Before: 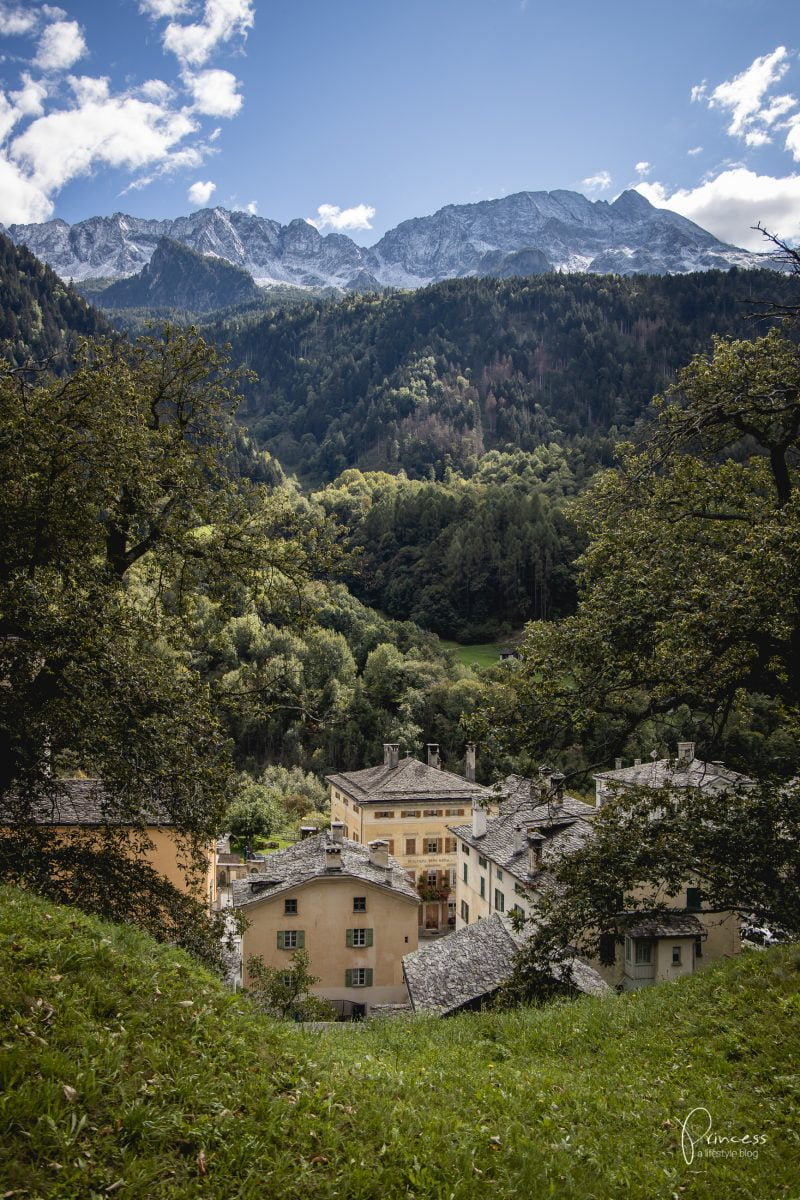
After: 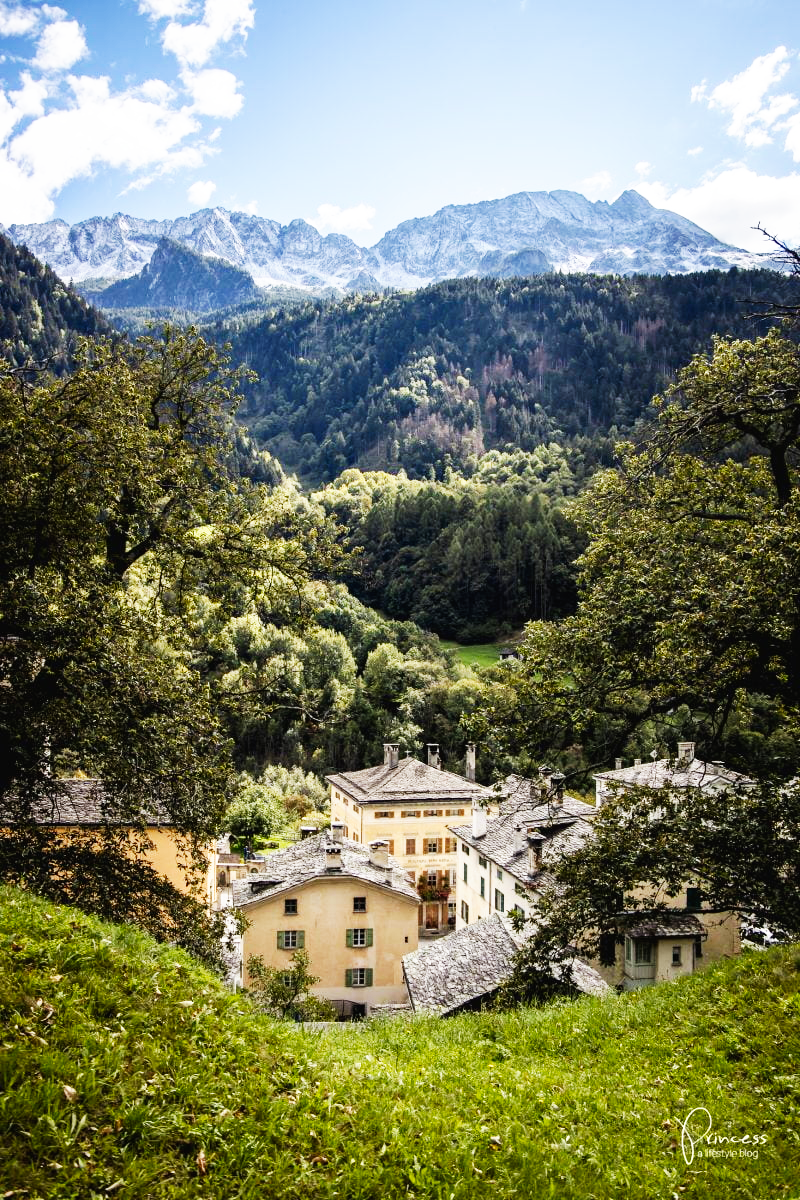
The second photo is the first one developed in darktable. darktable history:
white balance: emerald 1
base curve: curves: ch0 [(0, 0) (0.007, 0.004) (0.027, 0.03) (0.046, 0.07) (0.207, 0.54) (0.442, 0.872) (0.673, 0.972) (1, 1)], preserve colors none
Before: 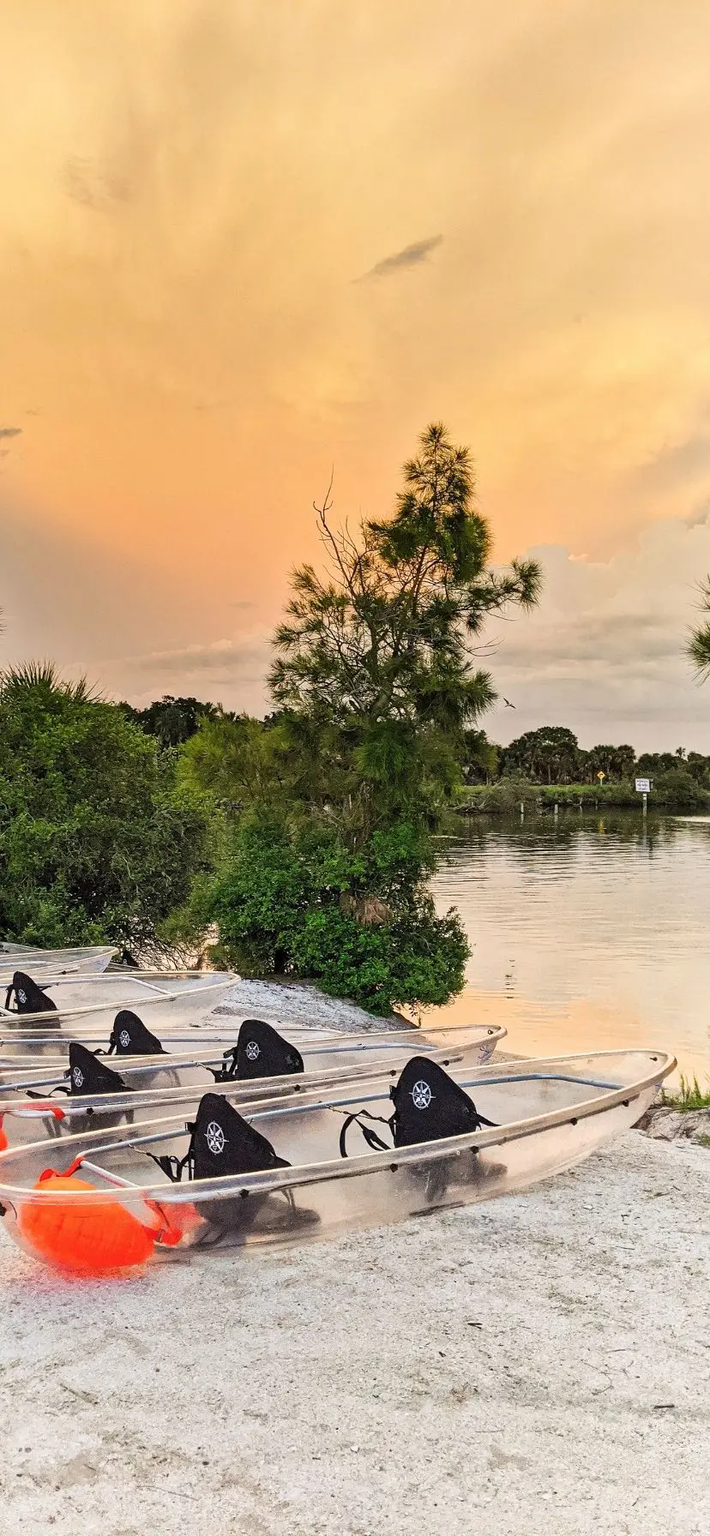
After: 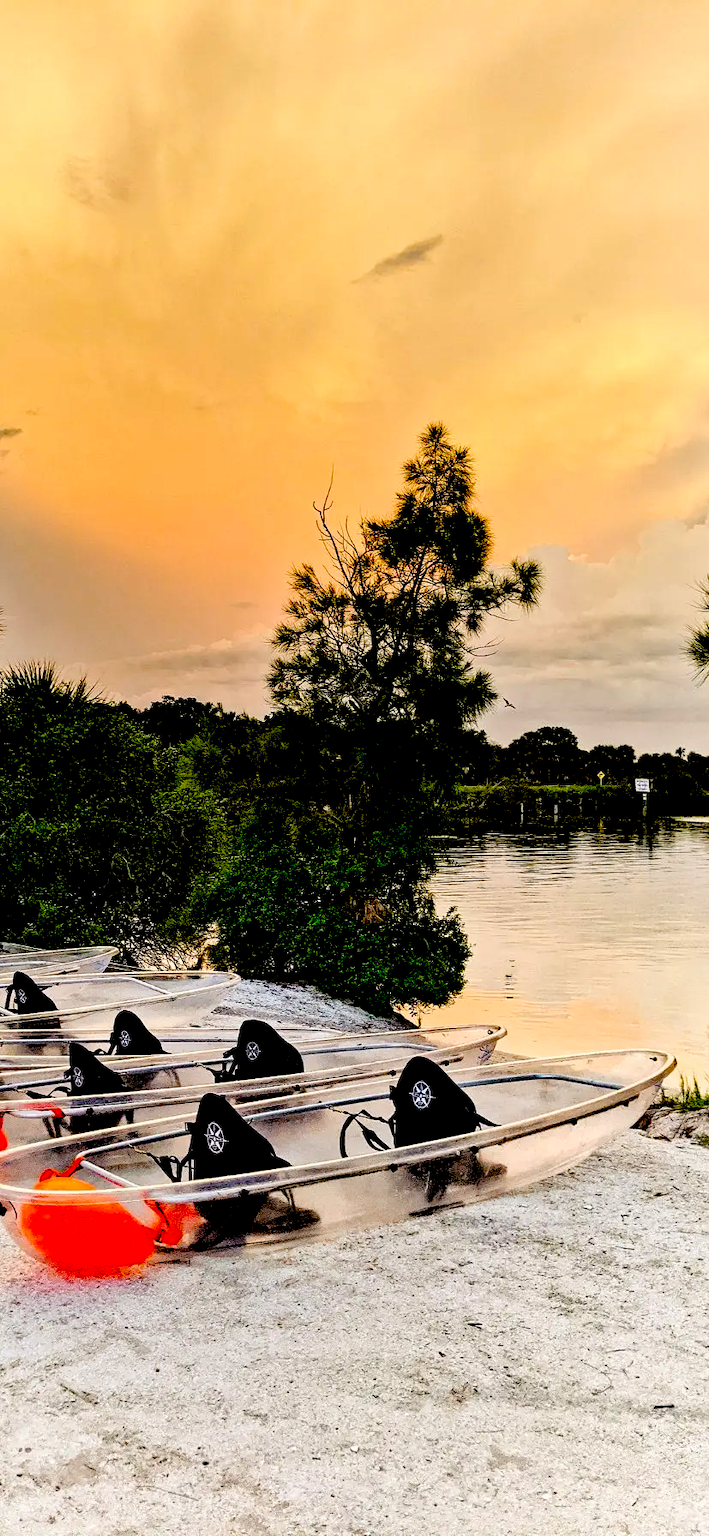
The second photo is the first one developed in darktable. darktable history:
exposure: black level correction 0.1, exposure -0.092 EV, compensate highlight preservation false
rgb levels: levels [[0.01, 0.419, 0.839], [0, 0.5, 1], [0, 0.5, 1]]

______

作業指示: 上の一覧の行を、画像は省いたうえで、すべて一字一句そのまま書き写してください。

最終結果:
Before: 
After: 
The second photo is the first one developed in darktable. darktable history:
white balance: emerald 1
base curve: curves: ch0 [(0, 0) (0.007, 0.004) (0.027, 0.03) (0.046, 0.07) (0.207, 0.54) (0.442, 0.872) (0.673, 0.972) (1, 1)], preserve colors none
Before: 
After: 
The second photo is the first one developed in darktable. darktable history:
exposure: black level correction 0.1, exposure -0.092 EV, compensate highlight preservation false
rgb levels: levels [[0.01, 0.419, 0.839], [0, 0.5, 1], [0, 0.5, 1]]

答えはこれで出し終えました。